The most serious behavior issue that pet owners must work with in dogs is aggression. It can usually be prevented if the owner has learned the growth periods of canines and what factors influence the development of their aggressive behavior. Health authorities state that over one million people are bitten every year by a dog and this number more than likely represents only half of the bites that actually occur; the rest are not reported. Even though most bites are minor, nearly one percent of all emergency room visits are because of bites and almost half of those bitten are children under 10 years old.
Baring teeth, growling, snapping, snarling and biting are aggressive behaviors commonly seen in dogs. These may be used as communication tools that dogs have available to them, but are usually unacceptable to humans. Hereditary and genetic factors play a huge role in their aggression. Protective breeds, like Rottweilers, Dobermans and Akitas, are expected to be more aggressive than Labrador and Golden Retrievers. The inbreeding of dogs can cause unstable temperaments and hormones can cause aggressiveness in intact males, females in heat and nursing females. A dog’s living conditions, excessive punishment, lack of socialization, being frightened or attacked, being spoiled, being isolated or being teased can also very likely cause aggression.
There are many types of aggression: pain, punishment, defensive, dominant, territorial, possessive, intra-sexual, parental or predatory and a dog may show more than just one type. It is very important to socialize a dog so that he or she can be taken out in public without causing any kind of problems. It is also essential to be able to get a dog’s attention while in the presence of all other distractions. This is the very first step in educating a dog as well as establishing yourself as a leader the dog is going to be able to trust. The ultimate goal is to have the dog look at his owner for guidance and not take any type of action on his or her own.
Ways to stop dog aggression
- Talk to the veterinarian. Dogs that show signs of aggression suddenly may have a medical problem. Many conditions and diseases can cause aggressive behavior and treatment or medication may improve the aggression.
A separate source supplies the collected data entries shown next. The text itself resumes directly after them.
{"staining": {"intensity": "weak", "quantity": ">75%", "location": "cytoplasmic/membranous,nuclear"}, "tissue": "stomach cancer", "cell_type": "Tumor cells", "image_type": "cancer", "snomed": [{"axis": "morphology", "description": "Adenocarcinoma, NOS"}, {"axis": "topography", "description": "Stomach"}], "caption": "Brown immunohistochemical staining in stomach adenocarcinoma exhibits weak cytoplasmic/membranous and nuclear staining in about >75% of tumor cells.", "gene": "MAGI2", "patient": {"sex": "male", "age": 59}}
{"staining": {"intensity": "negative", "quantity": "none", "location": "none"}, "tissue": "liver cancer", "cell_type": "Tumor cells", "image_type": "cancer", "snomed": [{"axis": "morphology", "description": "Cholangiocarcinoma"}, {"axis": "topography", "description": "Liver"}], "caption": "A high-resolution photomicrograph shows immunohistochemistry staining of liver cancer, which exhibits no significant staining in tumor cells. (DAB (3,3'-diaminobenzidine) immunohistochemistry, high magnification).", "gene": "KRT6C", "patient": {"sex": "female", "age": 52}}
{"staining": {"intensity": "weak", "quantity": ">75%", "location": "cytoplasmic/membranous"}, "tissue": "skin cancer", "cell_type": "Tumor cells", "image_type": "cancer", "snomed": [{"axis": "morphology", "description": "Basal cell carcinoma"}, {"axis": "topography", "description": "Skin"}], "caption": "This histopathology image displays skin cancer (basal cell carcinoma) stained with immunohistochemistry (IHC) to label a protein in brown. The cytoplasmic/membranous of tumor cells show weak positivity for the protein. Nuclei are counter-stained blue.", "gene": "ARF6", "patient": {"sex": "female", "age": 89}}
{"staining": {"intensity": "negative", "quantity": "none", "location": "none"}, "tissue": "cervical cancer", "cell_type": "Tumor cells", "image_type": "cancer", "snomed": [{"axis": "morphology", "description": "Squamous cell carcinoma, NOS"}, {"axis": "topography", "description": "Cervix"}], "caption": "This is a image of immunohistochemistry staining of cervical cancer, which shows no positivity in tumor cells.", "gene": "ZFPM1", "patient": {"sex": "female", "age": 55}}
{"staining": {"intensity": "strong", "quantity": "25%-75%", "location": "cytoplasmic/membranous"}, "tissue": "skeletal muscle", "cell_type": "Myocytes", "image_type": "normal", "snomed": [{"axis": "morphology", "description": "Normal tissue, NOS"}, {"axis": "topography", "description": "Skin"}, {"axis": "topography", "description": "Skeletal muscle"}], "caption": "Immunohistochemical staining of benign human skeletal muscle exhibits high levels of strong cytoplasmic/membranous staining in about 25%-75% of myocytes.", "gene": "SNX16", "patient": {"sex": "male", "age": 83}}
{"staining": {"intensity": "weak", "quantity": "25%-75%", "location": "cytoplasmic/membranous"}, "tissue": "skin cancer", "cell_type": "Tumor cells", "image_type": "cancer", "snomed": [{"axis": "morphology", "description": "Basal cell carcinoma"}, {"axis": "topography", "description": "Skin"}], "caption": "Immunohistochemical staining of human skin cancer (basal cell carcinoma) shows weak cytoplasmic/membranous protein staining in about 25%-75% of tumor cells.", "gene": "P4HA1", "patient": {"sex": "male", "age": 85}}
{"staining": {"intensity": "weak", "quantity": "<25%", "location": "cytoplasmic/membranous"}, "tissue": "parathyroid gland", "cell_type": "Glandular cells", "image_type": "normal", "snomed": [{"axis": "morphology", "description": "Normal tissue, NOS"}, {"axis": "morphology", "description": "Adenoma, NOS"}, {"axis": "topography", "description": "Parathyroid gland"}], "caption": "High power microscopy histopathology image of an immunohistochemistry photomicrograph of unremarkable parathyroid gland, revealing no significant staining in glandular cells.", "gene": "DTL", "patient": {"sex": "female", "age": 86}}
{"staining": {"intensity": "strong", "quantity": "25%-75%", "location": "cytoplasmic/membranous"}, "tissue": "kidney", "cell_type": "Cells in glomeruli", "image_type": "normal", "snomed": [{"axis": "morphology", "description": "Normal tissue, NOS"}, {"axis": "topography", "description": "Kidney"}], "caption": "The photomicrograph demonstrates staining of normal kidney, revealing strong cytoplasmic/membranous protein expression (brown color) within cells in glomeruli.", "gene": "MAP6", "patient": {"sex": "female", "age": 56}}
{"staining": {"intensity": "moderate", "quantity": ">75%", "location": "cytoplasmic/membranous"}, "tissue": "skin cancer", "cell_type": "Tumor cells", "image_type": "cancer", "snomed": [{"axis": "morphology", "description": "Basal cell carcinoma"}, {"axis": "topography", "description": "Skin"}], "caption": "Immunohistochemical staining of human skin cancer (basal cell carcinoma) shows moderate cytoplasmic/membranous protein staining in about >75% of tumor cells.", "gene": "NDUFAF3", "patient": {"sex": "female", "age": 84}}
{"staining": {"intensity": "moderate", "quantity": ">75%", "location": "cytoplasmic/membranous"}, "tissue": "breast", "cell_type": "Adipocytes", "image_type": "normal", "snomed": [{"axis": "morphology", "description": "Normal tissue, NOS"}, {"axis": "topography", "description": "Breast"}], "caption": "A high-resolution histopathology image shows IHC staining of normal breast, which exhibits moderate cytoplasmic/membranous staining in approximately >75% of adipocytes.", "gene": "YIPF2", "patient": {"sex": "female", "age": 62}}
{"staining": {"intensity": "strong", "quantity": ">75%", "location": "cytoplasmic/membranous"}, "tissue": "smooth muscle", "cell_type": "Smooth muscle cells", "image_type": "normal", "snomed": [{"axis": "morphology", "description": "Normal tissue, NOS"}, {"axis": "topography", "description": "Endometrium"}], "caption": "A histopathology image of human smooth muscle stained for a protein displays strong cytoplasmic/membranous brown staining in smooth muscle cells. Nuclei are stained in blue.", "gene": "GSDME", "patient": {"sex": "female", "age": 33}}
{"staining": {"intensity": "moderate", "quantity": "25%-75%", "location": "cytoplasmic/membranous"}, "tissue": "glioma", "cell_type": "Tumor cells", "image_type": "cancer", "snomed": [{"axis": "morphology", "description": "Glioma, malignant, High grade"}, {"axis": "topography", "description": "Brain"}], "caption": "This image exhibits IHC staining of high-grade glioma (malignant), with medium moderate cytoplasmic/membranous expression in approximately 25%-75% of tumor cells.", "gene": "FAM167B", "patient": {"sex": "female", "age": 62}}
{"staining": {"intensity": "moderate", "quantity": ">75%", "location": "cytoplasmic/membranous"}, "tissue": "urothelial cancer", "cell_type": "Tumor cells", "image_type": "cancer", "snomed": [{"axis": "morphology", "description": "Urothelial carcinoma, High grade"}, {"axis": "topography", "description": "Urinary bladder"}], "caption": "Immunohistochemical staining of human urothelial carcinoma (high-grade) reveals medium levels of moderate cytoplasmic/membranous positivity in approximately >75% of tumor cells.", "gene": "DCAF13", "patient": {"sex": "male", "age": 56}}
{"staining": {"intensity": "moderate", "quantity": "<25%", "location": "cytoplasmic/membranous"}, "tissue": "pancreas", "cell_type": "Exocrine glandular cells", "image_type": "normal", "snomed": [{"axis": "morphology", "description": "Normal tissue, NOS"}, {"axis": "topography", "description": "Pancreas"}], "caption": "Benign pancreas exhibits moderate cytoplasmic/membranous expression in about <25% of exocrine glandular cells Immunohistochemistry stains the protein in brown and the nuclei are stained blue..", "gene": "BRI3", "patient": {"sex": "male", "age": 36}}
- Determine what causes the aggression. Some dogs will growl when someone gets near them while eating and other dogs react aggressively when children or strangers approach. A plan for the dog cannot be started until the reason behind the aggression is known.
- Avoid situations that cause aggression. Once it is clear what causes the aggression, it can be avoided. It may now be better to feed the dog in a crate or away from everyone. If the dog growls and strangers, it may be better to keep him or her confined to the yard.
- Be positive, consistent and patient. Pushing a dog usually does not work. Hitting or yelling at a dog may cause a dog to bite. Punishment may also lead to a dog biting without warning.
- Create a plan. Every dog needs a plan that is suited best for his or her type of aggression based on the cause and the degree. Once a plan has been created, it is important to stay consistent.